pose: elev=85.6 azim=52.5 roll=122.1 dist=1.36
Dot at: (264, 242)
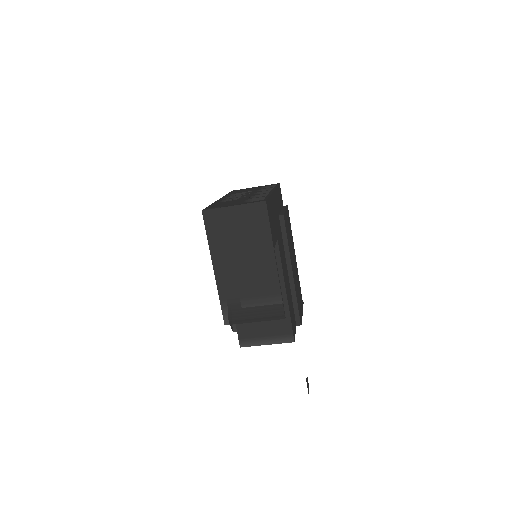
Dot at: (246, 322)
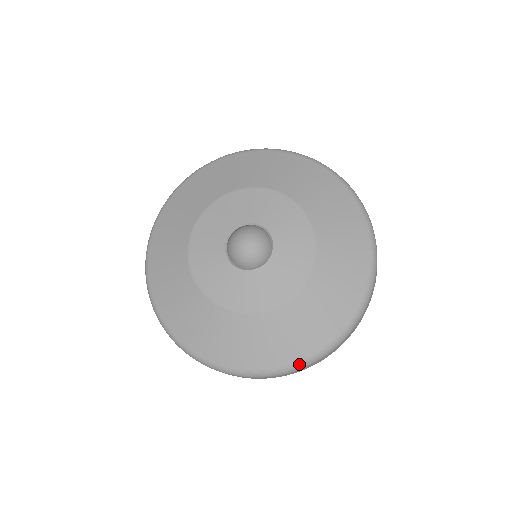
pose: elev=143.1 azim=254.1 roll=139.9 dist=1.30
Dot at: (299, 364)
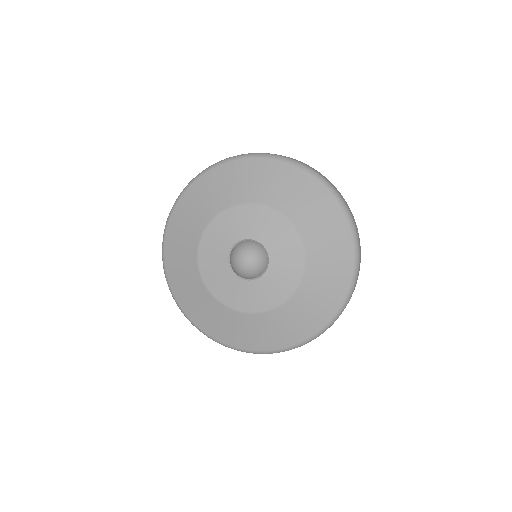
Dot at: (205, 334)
· · · · · · ·
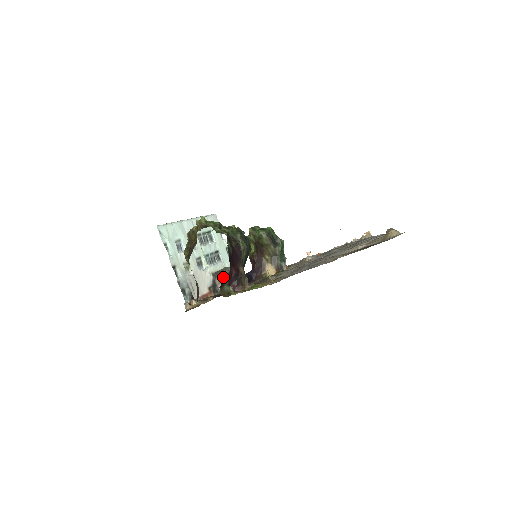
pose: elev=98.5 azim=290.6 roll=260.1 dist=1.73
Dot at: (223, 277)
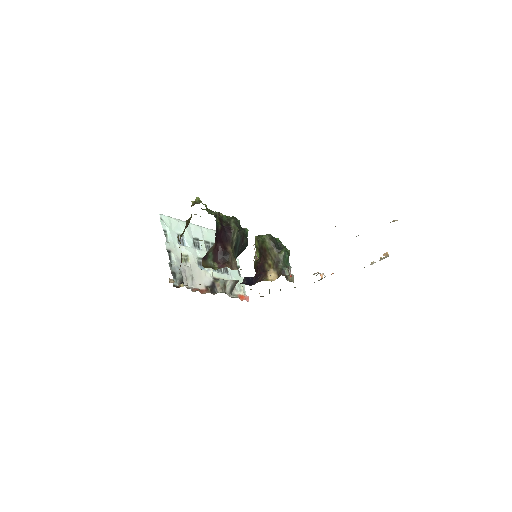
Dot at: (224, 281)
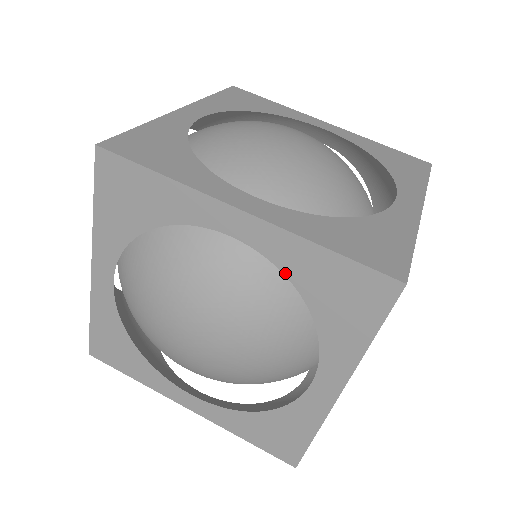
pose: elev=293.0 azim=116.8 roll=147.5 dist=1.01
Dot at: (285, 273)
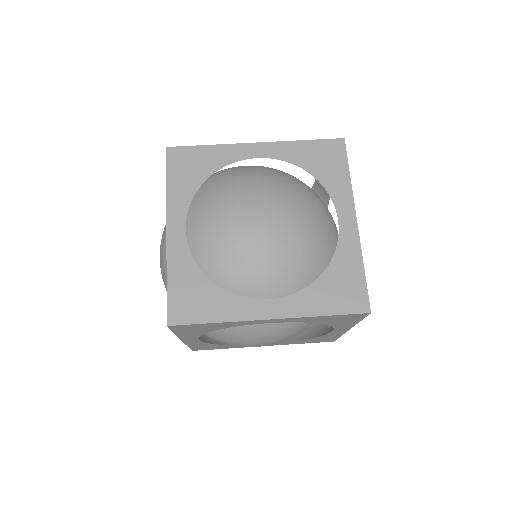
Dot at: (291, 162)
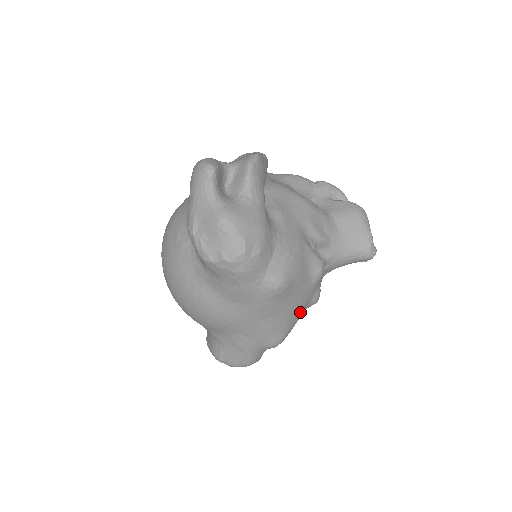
· · · · · · ·
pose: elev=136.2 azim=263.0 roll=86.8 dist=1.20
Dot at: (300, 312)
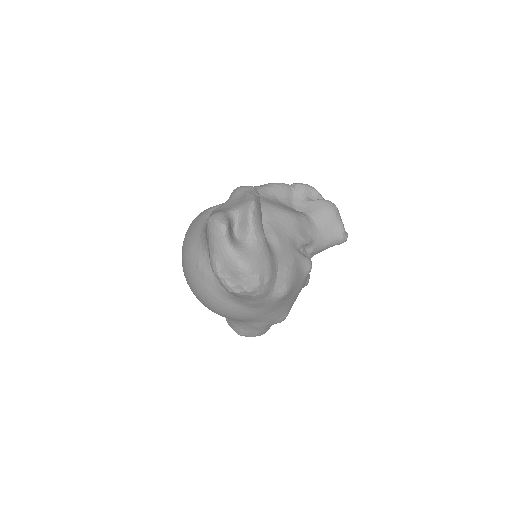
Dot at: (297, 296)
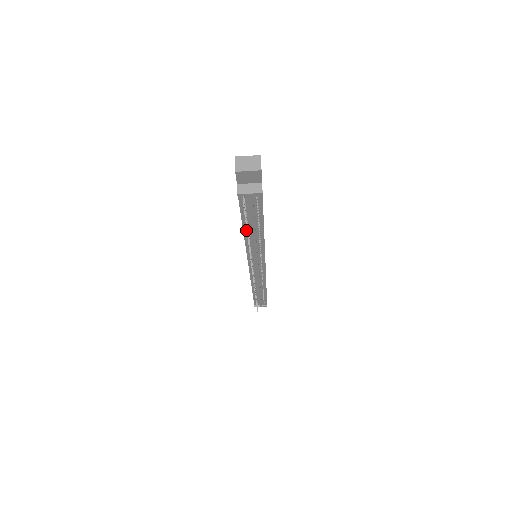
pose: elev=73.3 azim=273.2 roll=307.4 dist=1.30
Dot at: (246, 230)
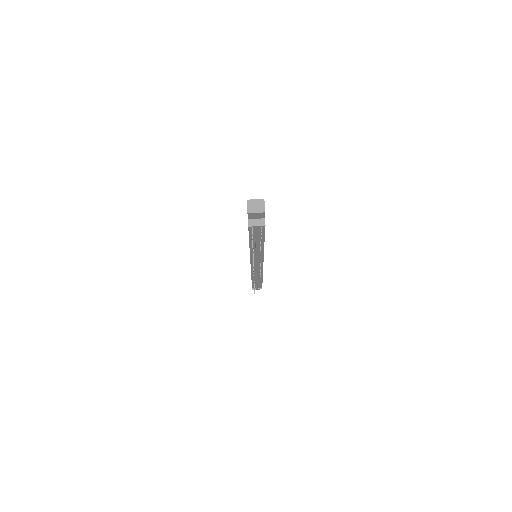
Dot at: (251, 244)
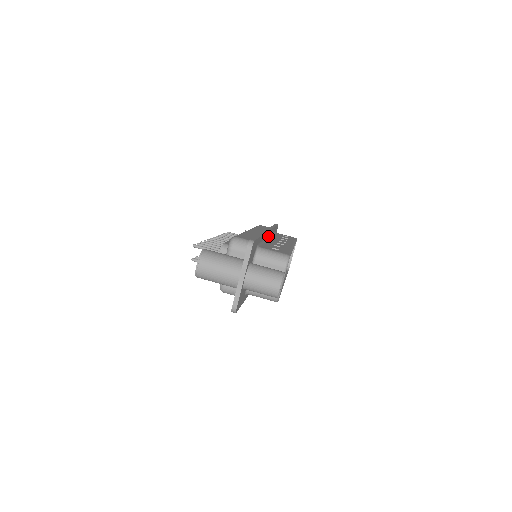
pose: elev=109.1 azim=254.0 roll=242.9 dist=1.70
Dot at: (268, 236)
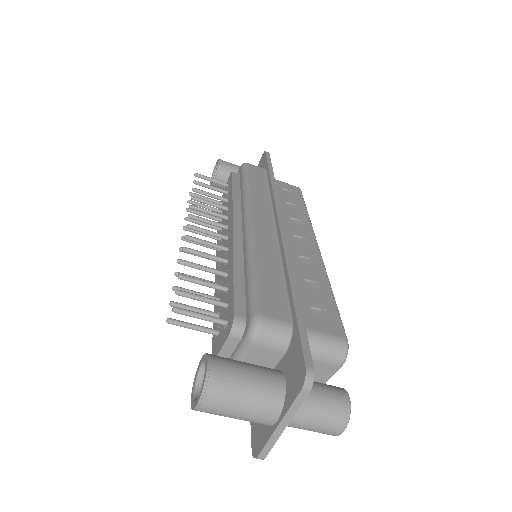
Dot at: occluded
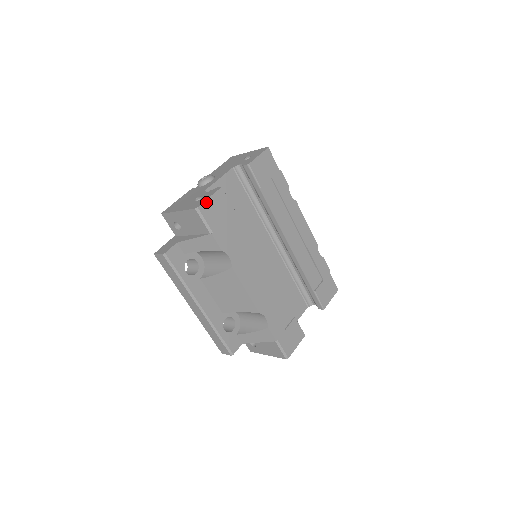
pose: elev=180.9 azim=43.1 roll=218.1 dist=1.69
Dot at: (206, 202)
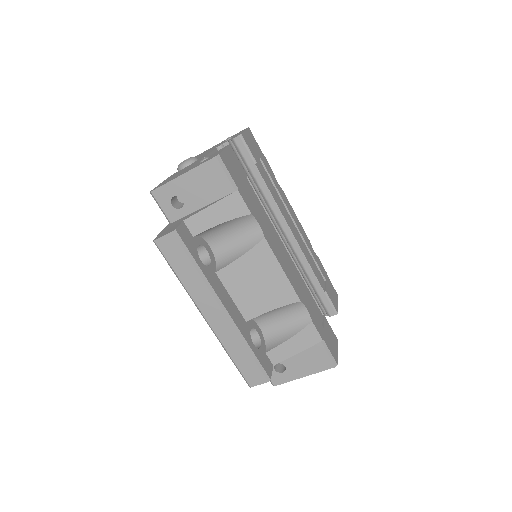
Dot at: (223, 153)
· · · · · · ·
Required work
Rewrite the part of the entries that opens with the line containing "pose: elev=98.5 azim=290.6" and closes with the line containing "Dot at: (291, 162)" as a numbered list, both of those lines included. Leave out blank lines and the pictures.

Written response
1. pose: elev=98.5 azim=290.6 roll=260.1 dist=1.73
2. Dot at: (223, 277)
3. Dot at: (224, 281)
4. pose: elev=293.0 azim=116.8 roll=147.5 dist=1.01
5. Dot at: (285, 273)
6. Dot at: (291, 162)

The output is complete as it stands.